The performance marks a sharp turnaround from recent years, with Douglas having had a torrid time during the pandemic.

The group was hit disproportionally hard compared to some other retailers as European governments forced beauty chains to close during lockdowns, while rival drugstores — which also sell cosmetics — were allowed to remain open. Douglas was also not permitted to tap the emergency liquidity support provided by the German government due to its private equity ownership.

The group’s financial position was badly damaged as it burnt through cash, with debt rising to 9 times earnings before interest, taxes, depreciation and amortisation. In the 12 months to September 2020 it suffered a net loss of €479mn on revenue of €3.2bn.

CVC pumped in an additional €200mn in equity to prevent the retailer’s collapse. The company axed more than 500 of 2,400 stores during the pandemic but it still has €3.1bn in net debt, or four times ebitda.

There have been other problems of the group’s own making, including a botched acquisition in Spain and too much focus on the lower margin mass market beauty segment in the early years of CVC’s ownership.

The struggle to make a profit was hampered by the large burdens of restructuring costs and interest expenses on the debt that funded the buyout.

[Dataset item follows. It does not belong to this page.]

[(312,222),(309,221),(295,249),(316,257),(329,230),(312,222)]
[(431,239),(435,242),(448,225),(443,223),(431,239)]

Yet Werner Reinartz, director of the Center for Research in Retailing at Cologne University, described Douglas as “a role model” for retailers given its balance between bricks-and-mortar stores and digital offerings.

“Over the past few years, Douglas got many things right,” he said, pointing to the fact that the ecommerce accounts for a third of total sales and is growing faster than those made in stores.

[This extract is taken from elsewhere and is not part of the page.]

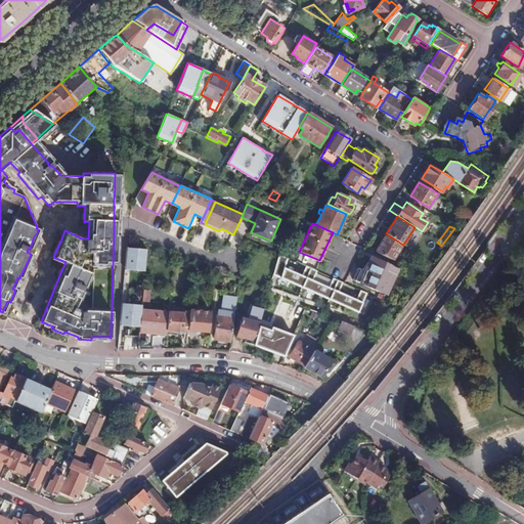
[(376,251),(391,259),(400,247),(388,238),(385,243),(382,241),(376,251)]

Exterior of a Douglas store in Amsterdam
Douglas closed more than 500 stores during the pandemic but now plans to open 200 by 2026 © Utrecht Robin/ABACA via Reuters

Van der Laan said Douglas “has not declared stores dead”, with the chain planning to open 200 by 2026. The group’s loyalty-card programme has 55mn members, allowing it to track purchasing behaviour, and van der Laan said he could grow sales by an average of 7 per cent a year.

Yet CVC, which holds an 86 per cent stake alongside the Kreke family, who remain co-owners, will still need to be patient before it achieves a full exit.

It has pulled back from an original plan to sell some of its shares in the IPO, according to the person familiar with internal discussions. Instead, the existing owners have committed to buy new shares for up to €300mn to reduce debt and refinance the remaining on better terms.

CVC hopes that a stronger balance sheet, along with the prospect of strong top-line growth and dividends, will later open the door to sell down its remaining stake.

“CVC has been a very good shareholder,” van der Laan said when praising the plan to inject more equity during the IPO to repair the balance sheet. “I’m very happy with them.”